There wood and dale's full of strange sights.
And at the dawning of the light,
Where waves wash sandy, empty shores,
Ride thirty fair and noble knights
Come one by one from the water bright,
And with them comes their sea mentor.
A king's son, passing through by there,
Takes prisoner a fearsome tsar.
While all the people stand and glare,
A sorcerer takes a knight off far
Over woods and over sea.
In prison there, an empress pines,
And a brown wolf serves her and whines;
A mortar with Baba Yaga aboard
Moves along of its own accord;
Tsar Kashchei fades by his gold so fair.
That's a Russian scent...I smell Russia there!
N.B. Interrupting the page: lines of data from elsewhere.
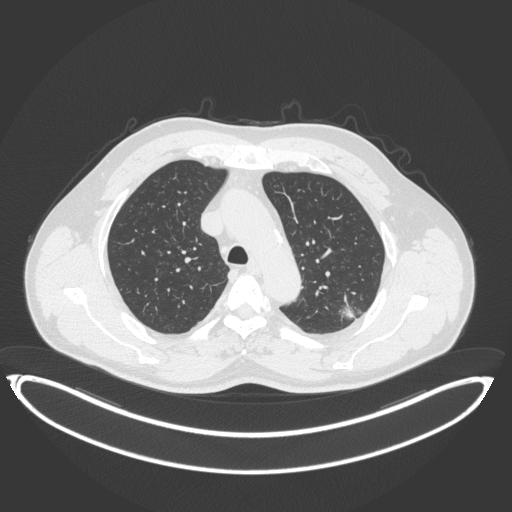
Chest CT, one axial slice; slice 269 of 399 in the series (ordered by position); reconstruction kernel B31f; lung window (W 1500 / L -600 HU); 1 mm slice thickness; 512 × 512 image matrix, field of view 469 × 469 mm. Patient: male, 58 years. Case-level facts recorded for this patient, not image findings: clinical TNM (as recorded): T1c N0 M0; histopathological grade: G1-2.
Structures marked on this image (rectangle marked by the reading radiologist):
- lung tumour (recorded histology: adenocarcinoma): bounding box (x1, y1, x2, y2) in pixels: (337, 300, 364, 325)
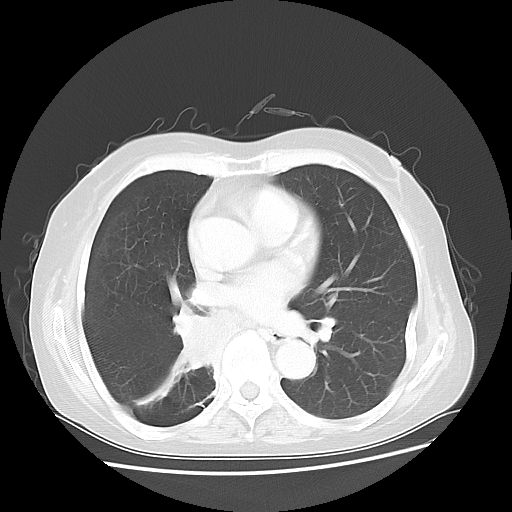
Chest CT, one axial slice; position 23 of 47 along the scan axis; reconstruction kernel LUNG; lung window (W 1500 / L -600 HU); 5 mm slice thickness; 512 × 512 image matrix, field of view 360 × 360 mm. Patient: female, 63 years. From the clinical record (not read from this slice): clinical TNM (as recorded): T2 N3 M1b; histopathological grade: G3.
Outlined on this slice (rectangle marked by the reading radiologist):
- lung tumour (recorded histology: small cell carcinoma): bounding box [x1, y1, x2, y2] px = [160, 303, 221, 393]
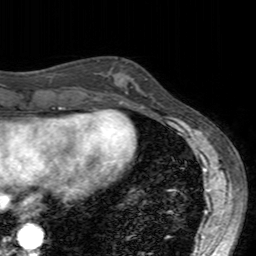
Breast MRI (dynamic contrast-enhanced), one axial slice. Slice 54 of 160 in the series (ordered by position). Cropped to one breast. Dynamic contrast-enhanced series, time point 2 of 7 at this slice position (early post-contrast). 3 T. TE 2.4 ms, TR 4.6 ms. 256 × 256 image matrix. Female patient.
Annotated regions visible in this slice (semi-automatically segmented with operator editing):
- enhancing-tissue mask used for the functional tumour volume (all voxels passing the contrast-enhancement thresholds inside the analysis volume; usually the tumour): box from (x=99, y=69) to (x=138, y=104) px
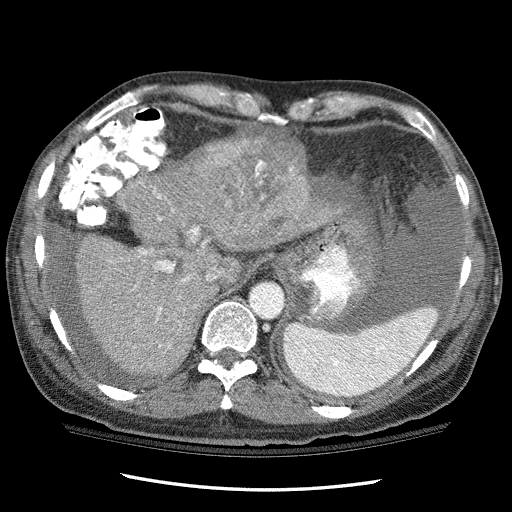
Contrast-enhanced abdominal CT (liver protocol), one axial slice; position 83 of 114 along the scan axis; 120 kVp; one of 3 acquisitions stored at this slice position; soft-tissue window (W 400 / L 40 HU); 2.5 mm slice thickness; 512 × 512 image matrix, field of view 360 × 360 mm. Case-level facts recorded for this patient, not image findings: diagnosis: hepatocellular carcinoma (patient treated with transarterial chemoembolisation; whether this scan precedes or follows treatment is not stated here); TNM stage (as recorded): Stage-I; Child-Pugh class: C; tumour nodularity: uninodular.
Structures marked on this image (semi-automatic segmentation, software-assisted and operator-edited):
- abdominal aorta: bounding box <250,284,284,318> (left, top, right, bottom; pixels)
- liver parenchyma outside the tumour (the mass and vessels are separate outlines, so this box may not span the whole liver): <76,158,330,374>
- mass: <192,128,311,244>
- portal vein: <157,195,216,347>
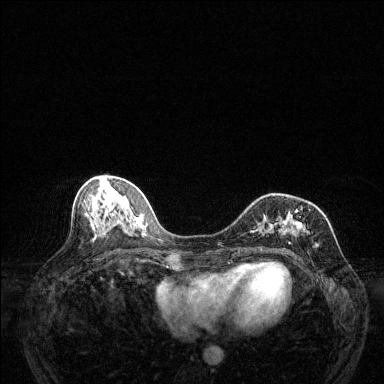
Breast MRI (dynamic contrast-enhanced), one axial slice. Slice 55 of 144 in the series (ordered by position). Dynamic contrast-enhanced series, time point 2 of 6 at this slice position (early post-contrast). 1.5 T. TE 1.7 ms, TR 4.6 ms. 1.2 mm slice thickness. 384 × 384 image matrix, field of view 320 × 320 mm. Female patient.
Structures marked on this image (semi-automatic segmentation, software-assisted and operator-edited):
- enhancing-tissue mask used for the functional tumour volume (all voxels passing the contrast-enhancement thresholds inside the analysis volume; usually the tumour): bounding box (x1, y1, x2, y2) in pixels: (257, 209, 319, 257)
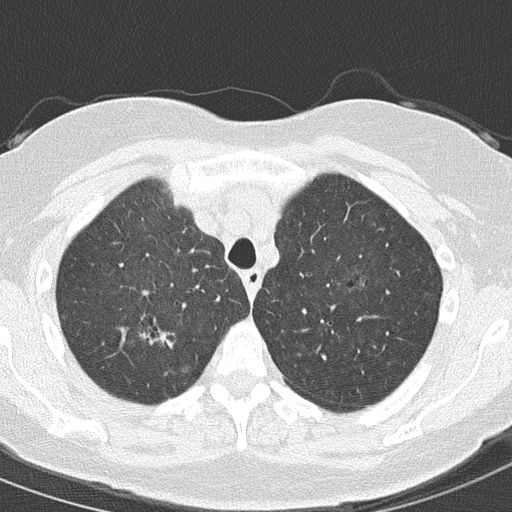
Axial slice from a low-dose chest CT screening exam, second annual screen, lung window (W 1500 / L -600 HU), lung (sharp) reconstruction kernel (B50f), slice 35 of 157 in the series, 512 × 512 image matrix. Female, age 61 years at enrolment. Current smoker at enrolment.
Expert-annotated lung lesion, bounding box (x1, y1, x2, y2) in pixels: (144, 315, 186, 355). Screening reader's record for this exam (one nodule recorded; not confirmed to be the boxed lesion): non-calcified nodule or mass ≥4 mm, right upper lobe, 15 × 10 mm, spiculated (stellate) margins, ground glass attenuation, pre-existing on the prior screen: yes; interval growth: yes. Participant outcome: lung cancer diagnosed 91 days after this screen — adenocarcinoma, NOS, right upper lobe, moderately differentiated (G2), stage IA (AJCC 6th edition), 20 mm at pathology.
And I was there, and drank mead rare.
By the sea I've seen that oak of green.
'Neath it I sat, and that wise cat
All its stories shared.
I remember one -- this story.
Now I'll show the world its glory....

From there, presumably, he goes on to tell us about Ruslan and Ludmila. (And the evil dwarf mage Chernomor, who is presumably related to Academician Sardanapal Chernomorov, principal of the Tibidox School for Troubled Wizards....) Btw, if you were wondering, a leshy is a sort of forest spirit that makes people get lost, etc. A rusalka is a lorelei-ish river spirit, sometimes pictured as having a fish tail but generally looking just like a human woman. Well, any human woman who sits around nekkid in trees overhanging rivers and ponds, singing to handsome young male passersby and drowning them when she catches 'em. Some say they're the ghosts of girls who commit suicide over men.

The rhyme scheme is almost exactly the same as in the original. The scansion kinda varies.... (Sigh.) This isn't the worst translation, but it loses some of Pushkin's ease of style. The horrible thing about him seems to be that you think you could write just like that...but you're wrong. And of course he's also one of the world's great short story writers as well as great poets. (Envyenvyenvy....) I don't know why we never get to read much of the man here. Russians certainly go gangbusters over the man, and I can see why.

UPDATE: has a fun full text translation up of Ruslan and Liudmila. Check it out! Liudmila turning herself invisible with the wizard's hat and tormenting her own captor is worth the read in itself. Also, there's a sorceress who turns into a dragon and a cat! The site's also got a lacquer copy of a painting of Pushkin sitting under that oak. Beautiful. They've also got the text of Pushkin's poem "The Rusalka". Yes, is there to entice you to buy their Russian lacquer art. But it's full of good info and pretty to boot.

Pushkin Stuff

Btw, if you didn't know, Pushkin, like Dumas, had African as well as European ancestors. (Well, okay, so we all have African ancestors. But I mean recently, not geological time-recently. His mother's side came from Abyssinia. (Why Peter the Great needed to bring an engineer all the way from Abyssinia, I don't know. I guess the Abyssinian must have been really really good.

Another interesting Pushkin fact: Liv Tyler has gone from Arwen to playing Tatiana, the heroine of Pushkin's epistolary novel-in-verse, Eugene Onegin. If you've seen the opera, you still gotta see the movie!